Extracted data entries
--- START ---

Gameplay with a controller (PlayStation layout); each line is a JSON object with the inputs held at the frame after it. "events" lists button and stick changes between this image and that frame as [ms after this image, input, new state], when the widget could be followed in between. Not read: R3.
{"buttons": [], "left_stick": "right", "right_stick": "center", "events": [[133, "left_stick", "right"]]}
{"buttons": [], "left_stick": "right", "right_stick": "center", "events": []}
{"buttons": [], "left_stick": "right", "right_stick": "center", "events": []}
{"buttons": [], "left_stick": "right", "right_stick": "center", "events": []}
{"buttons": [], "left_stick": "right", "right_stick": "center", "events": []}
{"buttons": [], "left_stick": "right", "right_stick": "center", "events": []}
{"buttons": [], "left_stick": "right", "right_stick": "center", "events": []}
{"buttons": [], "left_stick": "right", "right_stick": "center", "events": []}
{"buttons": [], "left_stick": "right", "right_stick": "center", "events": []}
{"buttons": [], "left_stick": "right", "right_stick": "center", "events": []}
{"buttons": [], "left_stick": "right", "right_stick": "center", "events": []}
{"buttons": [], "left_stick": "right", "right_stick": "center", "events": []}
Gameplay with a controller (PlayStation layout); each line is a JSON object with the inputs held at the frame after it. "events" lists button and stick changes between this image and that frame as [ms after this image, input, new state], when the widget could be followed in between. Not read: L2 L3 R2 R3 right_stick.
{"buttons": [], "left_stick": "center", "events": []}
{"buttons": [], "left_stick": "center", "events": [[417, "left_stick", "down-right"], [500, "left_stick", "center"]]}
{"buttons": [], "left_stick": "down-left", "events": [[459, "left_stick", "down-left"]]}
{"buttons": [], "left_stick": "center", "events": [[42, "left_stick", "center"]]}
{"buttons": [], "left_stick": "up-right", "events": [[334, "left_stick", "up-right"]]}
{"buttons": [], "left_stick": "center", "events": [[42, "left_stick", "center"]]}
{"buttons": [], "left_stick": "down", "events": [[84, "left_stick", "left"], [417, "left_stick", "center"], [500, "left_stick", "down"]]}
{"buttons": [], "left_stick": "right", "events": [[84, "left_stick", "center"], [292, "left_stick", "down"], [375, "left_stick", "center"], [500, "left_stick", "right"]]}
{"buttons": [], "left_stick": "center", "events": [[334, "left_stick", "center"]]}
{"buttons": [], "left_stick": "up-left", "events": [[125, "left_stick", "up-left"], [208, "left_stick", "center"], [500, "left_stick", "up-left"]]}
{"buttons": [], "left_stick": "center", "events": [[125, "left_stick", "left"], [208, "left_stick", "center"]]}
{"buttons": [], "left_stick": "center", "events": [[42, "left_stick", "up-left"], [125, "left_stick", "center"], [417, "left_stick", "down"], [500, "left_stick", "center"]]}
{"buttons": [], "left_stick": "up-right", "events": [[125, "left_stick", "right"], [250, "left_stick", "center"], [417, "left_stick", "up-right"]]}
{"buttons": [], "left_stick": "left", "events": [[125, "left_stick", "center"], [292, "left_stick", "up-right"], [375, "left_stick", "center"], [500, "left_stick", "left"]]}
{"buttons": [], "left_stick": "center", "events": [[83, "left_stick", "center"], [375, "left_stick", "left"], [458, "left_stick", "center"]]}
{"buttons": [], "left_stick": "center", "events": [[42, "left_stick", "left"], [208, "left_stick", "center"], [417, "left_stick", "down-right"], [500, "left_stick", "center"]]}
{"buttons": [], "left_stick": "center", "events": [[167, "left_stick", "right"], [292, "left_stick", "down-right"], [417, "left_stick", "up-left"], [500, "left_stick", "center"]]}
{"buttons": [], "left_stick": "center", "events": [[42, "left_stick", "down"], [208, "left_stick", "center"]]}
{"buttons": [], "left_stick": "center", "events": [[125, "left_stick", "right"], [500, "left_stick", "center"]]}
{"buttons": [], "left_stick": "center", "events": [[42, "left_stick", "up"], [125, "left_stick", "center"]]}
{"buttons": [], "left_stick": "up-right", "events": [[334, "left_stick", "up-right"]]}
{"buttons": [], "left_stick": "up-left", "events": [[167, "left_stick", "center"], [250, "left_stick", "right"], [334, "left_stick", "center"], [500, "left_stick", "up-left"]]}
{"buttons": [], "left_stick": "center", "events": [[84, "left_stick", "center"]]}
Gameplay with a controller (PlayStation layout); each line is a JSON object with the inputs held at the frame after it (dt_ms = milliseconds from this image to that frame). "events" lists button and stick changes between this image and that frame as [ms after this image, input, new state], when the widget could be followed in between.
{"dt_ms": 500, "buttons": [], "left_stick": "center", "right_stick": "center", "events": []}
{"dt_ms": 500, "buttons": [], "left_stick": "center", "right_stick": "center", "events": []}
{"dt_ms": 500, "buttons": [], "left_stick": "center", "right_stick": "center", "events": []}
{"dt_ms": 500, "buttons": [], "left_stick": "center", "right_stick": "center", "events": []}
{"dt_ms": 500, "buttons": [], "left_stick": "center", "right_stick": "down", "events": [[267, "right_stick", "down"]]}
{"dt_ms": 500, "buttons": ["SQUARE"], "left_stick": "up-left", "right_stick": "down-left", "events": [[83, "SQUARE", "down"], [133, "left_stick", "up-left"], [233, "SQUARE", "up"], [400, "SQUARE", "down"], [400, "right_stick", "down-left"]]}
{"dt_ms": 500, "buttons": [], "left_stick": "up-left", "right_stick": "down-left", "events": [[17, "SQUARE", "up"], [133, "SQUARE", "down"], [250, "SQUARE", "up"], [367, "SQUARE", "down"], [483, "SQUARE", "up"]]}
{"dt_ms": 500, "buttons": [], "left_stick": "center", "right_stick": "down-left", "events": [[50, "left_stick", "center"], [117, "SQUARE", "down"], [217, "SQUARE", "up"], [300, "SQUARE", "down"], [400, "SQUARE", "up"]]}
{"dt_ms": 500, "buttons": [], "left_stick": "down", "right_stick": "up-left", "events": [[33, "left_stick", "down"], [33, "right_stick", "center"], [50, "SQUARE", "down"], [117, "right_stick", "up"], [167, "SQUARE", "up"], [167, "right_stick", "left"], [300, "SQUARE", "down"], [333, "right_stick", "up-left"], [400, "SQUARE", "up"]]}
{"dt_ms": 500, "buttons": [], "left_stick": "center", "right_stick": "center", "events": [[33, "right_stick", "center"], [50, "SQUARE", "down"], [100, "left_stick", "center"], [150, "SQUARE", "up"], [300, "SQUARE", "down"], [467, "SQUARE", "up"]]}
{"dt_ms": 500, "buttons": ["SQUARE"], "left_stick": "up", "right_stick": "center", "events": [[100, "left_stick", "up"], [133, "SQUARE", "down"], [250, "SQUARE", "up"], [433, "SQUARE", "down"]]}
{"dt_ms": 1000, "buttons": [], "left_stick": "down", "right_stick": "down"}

--- END ---

▶ _ABOUT THIS EXERCISE_: Only lines with the word "object" are wanted, so copy each one from the records.

▶ _EXERCISE OUTPUT_:
Gameplay with a controller (PlayStation layout); each line is a JSON object with the inputs held at the frame after it. "events" lists button and stick changes between this image and that frame as [ms after this image, input, new state], when the widget could be followed in between. Not read: R3.
Gameplay with a controller (PlayStation layout); each line is a JSON object with the inputs held at the frame after it. "events" lists button and stick changes between this image and that frame as [ms after this image, input, new state], when the widget could be followed in between. Not read: L2 L3 R2 R3 right_stick.
Gameplay with a controller (PlayStation layout); each line is a JSON object with the inputs held at the frame after it (dt_ms = milliseconds from this image to that frame). "events" lists button and stick changes between this image and that frame as [ms after this image, input, new state], when the widget could be followed in between.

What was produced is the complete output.